Состояние чистоты помыслов и веру в добрые перемены Василько уловил и на лицах дворовых. Они, повинуясь тому же, что и Василько, зову, высыпали на двор и застыли, очарованные солнцем и величавым спокойствием природы. Василько не приметил на их лицах настороженности, озабоченности и недовольства. Улыбался обычно хмурый Павша. Не бранилась стоявшая подле предмостья дворовой избы Аглая; она, подперев рукой подбородок, задумчиво смотрела куда-то поверх Василька. Весело галдели кучковавшиеся подле матери чада Аглаи, схожие меж собой и русыми волосами, и округлыми личиками, и бесхитростными голубыми очами. Скалился Пургас, даже полуживой Анфим выполз на белый свет и, покачиваясь от слабости и потому ухватившись костистой рукой о столп предмостья, пытался сотворить на лице умиление. Будто свежесть заснеженных полей, хвойный дух лесов, ласковое солнышко, прозрачная чистота воздуха омыли от погани души христиан, выгнали всю нечисть далеко-далеко, и мнилось, что не бывать более меж людьми ни вражды, ни продаж, ни мздоимства, ни зависти.
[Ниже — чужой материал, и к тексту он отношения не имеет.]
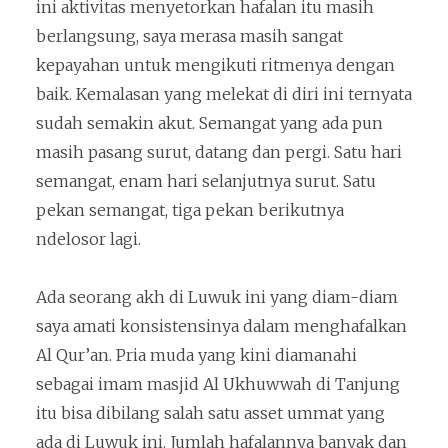
ini aktivitas menyetorkan hafalan itu masih
berlangsung, saya merasa masih sangat
kepayahan untuk mengikuti ritmenya dengan
baik. Kemalasan yang melekat di diri ini ternyata
sudah semakin akut. Semangat yang ada pun
masih pasang surut, datang dan pergi. Satu hari
semangat, enam hari selanjutnya surut. Satu
pekan semangat, tiga pekan berikutnya
ndelosor lagi.
Ada seorang akh di Luwuk ini yang diam-diam
saya amati konsistensinya dalam menghafalkan
Al Qur’an. Pria muda yang kini diamanahi
sebagai imam masjid Al Ukhuwwah di Tanjung
itu bisa dibilang salah satu asset ummat yang
ada di Luwuk ini. Jumlah hafalannya banyak dan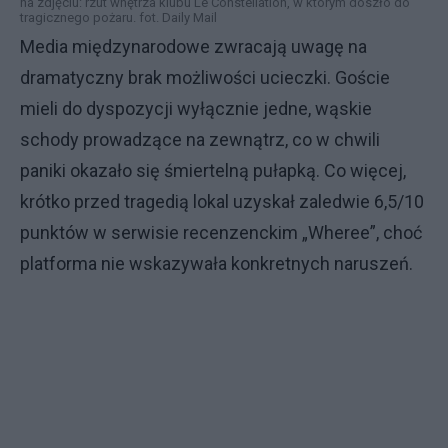
na zdjęciu: rzut wnętrza klubu Le Constellation, w którym doszło do
tragicznego pożaru. fot. Daily Mail
Media międzynarodowe zwracają uwagę na
dramatyczny brak możliwości ucieczki. Goście
mieli do dyspozycji wyłącznie jedne, wąskie
schody prowadzące na zewnątrz, co w chwili
paniki okazało się śmiertelną pułapką. Co więcej,
krótko przed tragedią lokal uzyskał zaledwie 6,5/10
punktów w serwisie recenzenckim „Wheree”, choć
platforma nie wskazywała konkretnych naruszeń.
Хотя не в обычае Василька открывать на людях душу, но и он, сев на коня, не мог удержаться от робкой улыбки. Ему казалось, что дворня любуется им и думает: «Какой удалой у нас господин, как твердо он сидит в седле, как грозно покачивается на его боку острый меч. Недаром добрые люди говорят, что немного отыщется на Руси таких пригожих витязей, как Василько!»

Внезапно померк белый свет. На дворе стало буднично, серо, тоскливо. Подул ветер, Аглая закричала на детей, гоня их в избу. Василько посмотрел на небо и увидел, что набежавшие облака упрятали ясное солнце. Их было немного, белесых курчавившихся островков, не предвещавших ненастье и даже придававших очарование небесному своду, они нежданно-негаданно разбухли, посерели и заполонили полнеба, помрачили душу.

Василько оборотился на крыльцо. Что он там забыл? Спроси его о том – прямо не ответит. Будто черт поворотил его лик.

На крыльце стояла новая раба Янка. Василько нахмурился и пытался придать лицу презрительное выражение, которое бы показывало рабе, как он недоволен удивительным и настораживающим рядом с попом, учинившимся без его конечного слова, и тем, что она, такая блудница, оказалась на его подворье. Но тут же черты его лица смягчились.

Раба улыбнулась. Ее лик, показавшийся Васильку вначале бледным и скованным, изменился и стал таким манящим, вызывающим желание любоваться им, что Василько оторопел. Он почувствовал себя так, будто испил зелена вина и это вино мгновенно опьянило его, сковало и вызвало прилив восхищения и нежности.